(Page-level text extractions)
#####

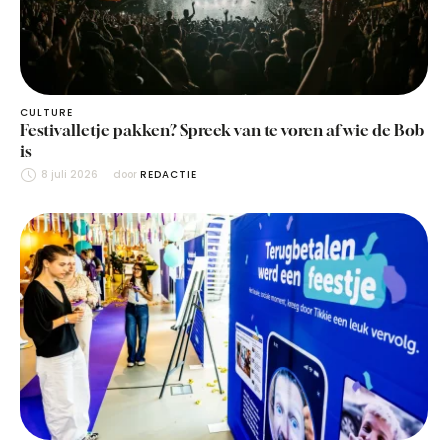
CULTURE
Festivalletje pakken? Spreek van te voren af wie de Bob
is
8 juli 2026
door 
REDACTIE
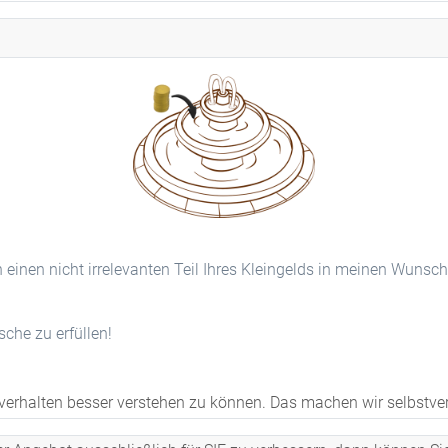
n einen nicht irrelevanten Teil Ihres Kleingelds in meinen Wunsc
he zu erfüllen!
erhalten besser verstehen zu können. Das machen wir selbstvers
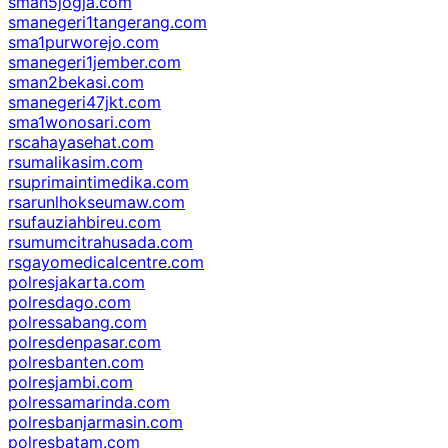
sman5jogja.com
smanegeri1tangerang.com
sma1purworejo.com
smanegeri1jember.com
sman2bekasi.com
smanegeri47jkt.com
sma1wonosari.com
rscahayasehat.com
rsumalikasim.com
rsuprimaintimedika.com
rsarunlhokseumaw.com
rsufauziahbireu.com
rsumumcitrahusada.com
rsgayomedicalcentre.com
polresjakarta.com
polresdago.com
polressabang.com
polresdenpasar.com
polresbanten.com
polresjambi.com
polressamarinda.com
polresbanjarmasin.com
polresbatam.com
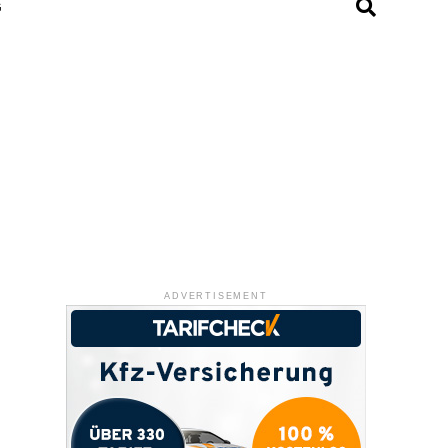
G
ADVERTISEMENT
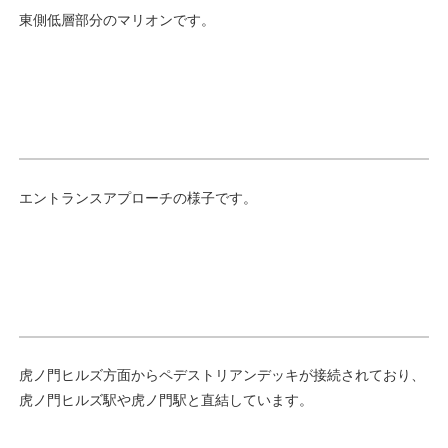
東側低層部分のマリオンです。
エントランスアプローチの様子です。
虎ノ門ヒルズ方面からペデストリアンデッキが接続されており、
虎ノ門ヒルズ駅や虎ノ門駅と直結しています。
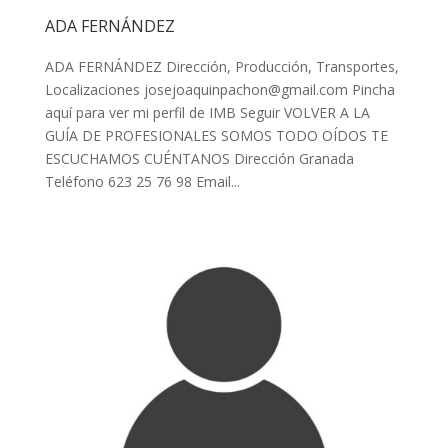
ADA FERNÁNDEZ
ADA FERNÁNDEZ Dirección, Producción, Transportes,
Localizaciones
josejoaquinpachon@gmail.com
Pincha
aquí para ver mi perfil de IMB Seguir VOLVER A LA
GUÍA DE PROFESIONALES SOMOS TODO OÍDOS TE
ESCUCHAMOS CUÉNTANOS Dirección Granada
Teléfono 623 25 76 98 Email...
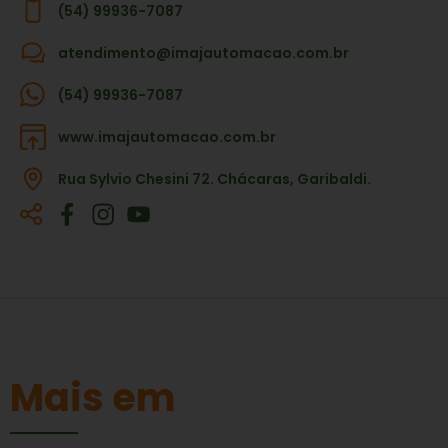
(54) 99936-7087
atendimento@imajautomacao.com.br
(54) 99936-7087
www.imajautomacao.com.br
Rua Sylvio Chesini 72. Chácaras, Garibaldi.
Mais em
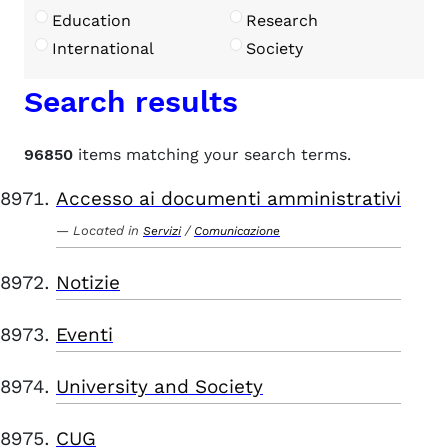
Education
Research
International
Society
Search results
96850
items matching your search terms.
Accesso ai documenti amministrativi
Located in
/
Servizi
Comunicazione
Notizie
Eventi
University and Society
CUG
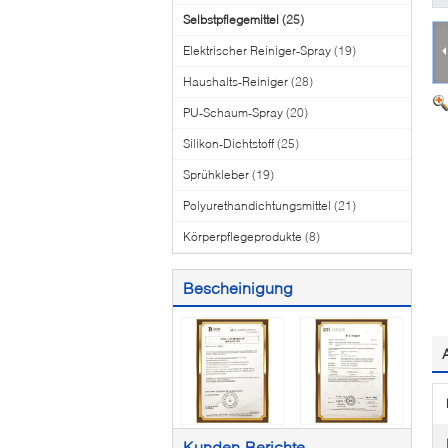
Selbstpflegemittel
(25)
Elektrischer Reiniger-Spray
(19)
Haushalts-Reiniger
(28)
PU-Schaum-Spray
(20)
Silikon-Dichtstoff
(25)
Sprühkleber
(19)
Polyurethandichtungsmittel
(21)
Körperpflegeprodukte
(8)
Bescheinigung
Kunden-Berichte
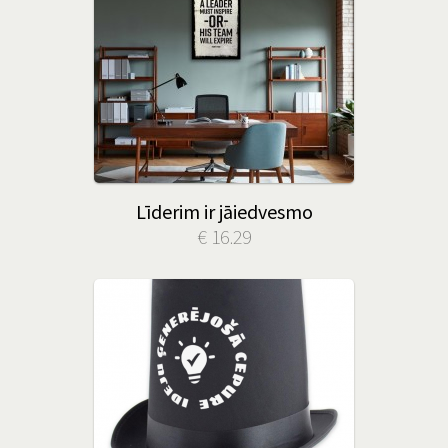
Līderim ir jāiedvesmo
€ 16.29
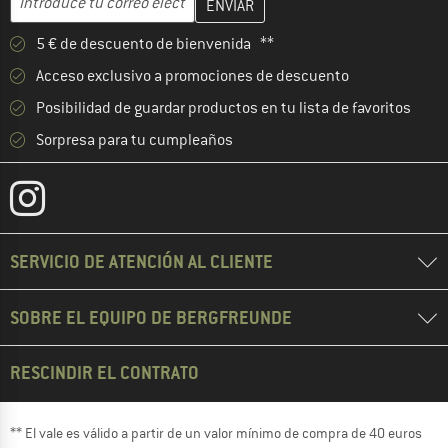
5 € de descuento de bienvenida **
Acceso exclusivo a promociones de descuento
Posibilidad de guardar productos en tu lista de favoritos
Sorpresa para tu cumpleaños
SERVICIO DE ATENCIÓN AL CLIENTE
SOBRE EL EQUIPO DE BERGFREUNDE
RESCINDIR EL CONTRATO
** El vale es válido a partir de un valor mínimo de compra de 40 euros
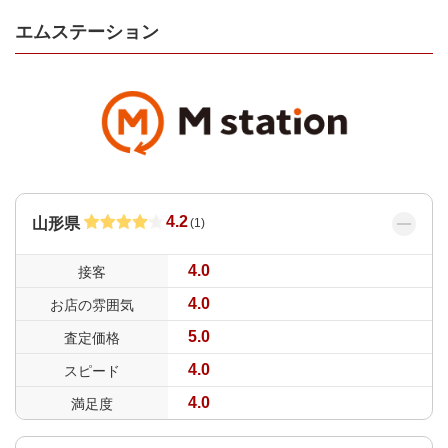
エムステーション
4.2
山形県
(
1
)
4.0
接客
4.0
お店の雰囲気
5.0
査定価格
4.0
スピード
4.0
満足度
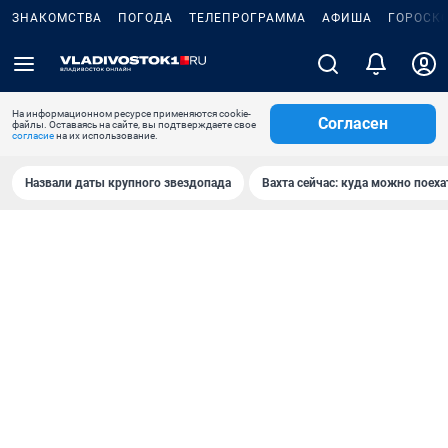
ЗНАКОМСТВА
ПОГОДА
ТЕЛЕПРОГРАММА
АФИША
ГОРОСК
На информационном ресурсе применяются cookie-
Согласен
файлы. Оставаясь на сайте, вы подтверждаете свое
согласие
на их использование.
Назвали даты крупного звездопада
Вахта сейчас: куда можно поеха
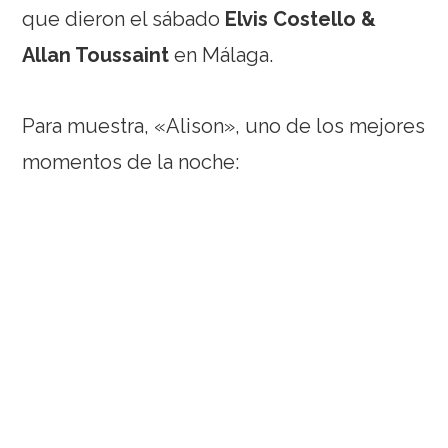
que dieron el sábado
Elvis Costello &
Allan Toussaint
en Málaga.
Para muestra, «Alison», uno de los mejores
momentos de la noche:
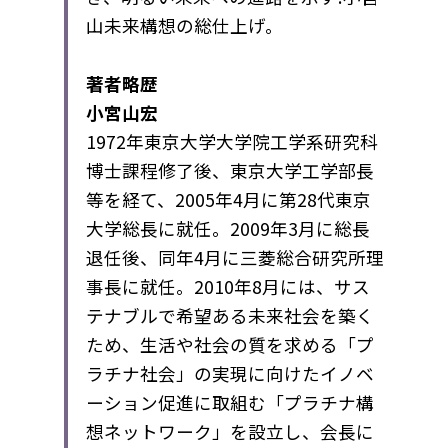
山未来構想の総仕上げ。
著者略歴
小宮山宏
1972年東京大学大学院工学系研究科
博士課程修了後、東京大学工学部長
等を経て、2005年4月に第28代東京
大学総長に就任。2009年3月に総長
退任後、同年4月に三菱総合研究所理
事長に就任。2010年8月には、サス
テナブルで希望ある未来社会を築く
ため、生活や社会の質を求める「プ
ラチナ社会」の実現に向けたイノベ
ーション促進に取組む「プラチナ構
想ネットワーク」を設立し、会長に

#####

WHAT THIS TASK INVOLVES
Could you output every record above exactly as it appears, without the pictures?

WRITTEN ANSWER
CULTURE
Festivalletje pakken? Spreek van te voren af wie de Bob
is
8 juli 2026
door 
REDACTIE
n einen nicht irrelevanten Teil Ihres Kleingelds in meinen Wunsc
he zu erfüllen!
erhalten besser verstehen zu können. Das machen wir selbstvers
sman5jogja.com
smanegeri1tangerang.com
sma1purworejo.com
smanegeri1jember.com
sman2bekasi.com
smanegeri47jkt.com
sma1wonosari.com
rscahayasehat.com
rsumalikasim.com
rsuprimaintimedika.com
rsarunlhokseumaw.com
rsufauziahbireu.com
rsumumcitrahusada.com
rsgayomedicalcentre.com
polresjakarta.com
polresdago.com
polressabang.com
polresdenpasar.com
polresbanten.com
polresjambi.com
polressamarinda.com
polresbanjarmasin.com
polresbatam.com
G
ADVERTISEMENT
東側低層部分のマリオンです。
エントランスアプローチの様子です。
虎ノ門ヒルズ方面からペデストリアンデッキが接続されており、
虎ノ門ヒルズ駅や虎ノ門駅と直結しています。
ADA FERNÁNDEZ
ADA FERNÁNDEZ Dirección, Producción, Transportes,
Localizaciones
josejoaquinpachon@gmail.com
Pincha
aquí para ver mi perfil de IMB Seguir VOLVER A LA
GUÍA DE PROFESIONALES SOMOS TODO OÍDOS TE
ESCUCHAMOS CUÉNTANOS Dirección Granada
Teléfono 623 25 76 98 Email...
(54) 99936-7087
atendimento@imajautomacao.com.br
(54) 99936-7087
www.imajautomacao.com.br
Rua Sylvio Chesini 72. Chácaras, Garibaldi.
Mais em
Education
Research
International
Society
Search results
96850
items matching your search terms.
Accesso ai documenti amministrativi
Located in
/
Servizi
Comunicazione
Notizie
Eventi
University and Society
CUG
Selbstpflegemittel
(25)
Elektrischer Reiniger-Spray
(19)
Haushalts-Reiniger
(28)
PU-Schaum-Spray
(20)
Silikon-Dichtstoff
(25)
Sprühkleber
(19)
Polyurethandichtungsmittel
(21)
Körperpflegeprodukte
(8)
Bescheinigung
Kunden-Berichte
Līderim ir jāiedvesmo
€ 16.29
5 € de descuento de bienvenida **
Acceso exclusivo a promociones de descuento
Posibilidad de guardar productos en tu lista de favoritos
Sorpresa para tu cumpleaños
SERVICIO DE ATENCIÓN AL CLIENTE
SOBRE EL EQUIPO DE BERGFREUNDE
RESCINDIR EL CONTRATO
** El vale es válido a partir de un valor mínimo de compra de 40 euros
エムステーション
4.2
山形県
(
1
)
4.0
接客
4.0
お店の雰囲気
5.0
査定価格
4.0
スピード
4.0
満足度
ЗНАКОМСТВА
ПОГОДА
ТЕЛЕПРОГРАММА
АФИША
ГОРОСК
На информационном ресурсе применяются cookie-
Согласен
файлы. Оставаясь на сайте, вы подтверждаете свое
согласие
на их использование.
Назвали даты крупного звездопада
Вахта сейчас: куда можно поеха
que dieron el sábado
Elvis Costello &
Allan Toussaint
en Málaga.
Para muestra, «Alison», uno de los mejores
momentos de la noche:
山未来構想の総仕上げ。
著者略歴
小宮山宏
1972年東京大学大学院工学系研究科
博士課程修了後、東京大学工学部長
等を経て、2005年4月に第28代東京
大学総長に就任。2009年3月に総長
退任後、同年4月に三菱総合研究所理
事長に就任。2010年8月には、サス
テナブルで希望ある未来社会を築く
ため、生活や社会の質を求める「プ
ラチナ社会」の実現に向けたイノベ
ーション促進に取組む「プラチナ構
想ネットワーク」を設立し、会長に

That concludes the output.